Tuesday, January 01, 2008

Xilinx Spartan 3 FPGA eval board

I was thinking I wanted to do something with the ARM91SAM7 eval board and a Xilinx FPGA, and I discovered that Xilinx also sells a eval board for their Spartan-3 FPGAs for $150. Here's the user guide (PDF). Big surprise, it's available at Digikey.

The Spartan-3 series has hardware multipliers, blocks of RAM, and "distributed RAM bits" which you can spread around your design as needed. Pretty sweet. As I mentioned in an earlier posting, there are readily available HDL tools for FPGA design on a Linux platform. Hardware design shouldn't necessitate the indignities of Windows.

Here is a ridiculously affordable SAM7 board that I need to investigate. It lacks RS-232 level converters, and you need to kludge the JTAG stuff (probably drive it with a parallel port somehow or other). Also interesting are these two open-source simulators for the ARM7 architecture.

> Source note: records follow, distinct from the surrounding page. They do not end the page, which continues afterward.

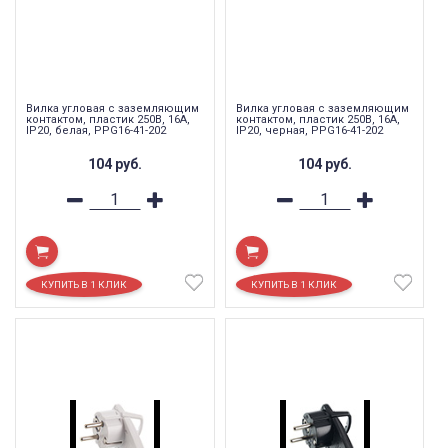
Вилка угловая с заземляющим
Вилка угловая с заземляющим
контактом, пластик 250В, 16A,
контактом, пластик 250В, 16A,
IP20, белая, PPG16-41-202
IP20, черная, PPG16-41-202
104
руб.
104
руб.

The idea would be to use the SAM7 eval board to program the FPGA on the Spartan-3 eval board. FPGA programs are pretty large, so maybe this should be done by feeding the bits through the USB cable. Then you have some GPIO bits on the SAM7 connect to IO pins on the FPGA, and other IO pins on the FPGA to the outside world.

Some years ago, there was a guy who got his hands on some prototyping hardware of this sort (PowerPC based, I think I recall) and he set up a paid-subscription website where subscribers could submit compiled code and run it on his hardware. The cost of a subscription was small compared to the price of buying one's own hardware. According to EE Times Asia, Hitachi was doing the same thing in 2002.
Hitachi Semiconductor America Inc. is trying to move remote engineering to the next level by letting customers tinker with microcontroller hardware and software tools via a Web browser.

Working with DevelopOnline, Hitachi has set up several remote development stations for its H8 microcontroller family. For a fee, engineers can access these remote engineering laboratories from a PC at any time. Hitachi launched the service with its H8/3664 microcontroller device and plans to expand the program during the next several months to include other members of the H8 line and the company's SuperH devices.
One could make two of these gadgets and connect one to an Apache box to set up a remote development website like this. The second gadget is used to tweak/observe GPIO pins, interact with serial debug, etc. There would need to be some mechanism for allocating time fairly among multiple subscribers. The website would want lots of example code (or pointers to code findable on the web) for people to get started.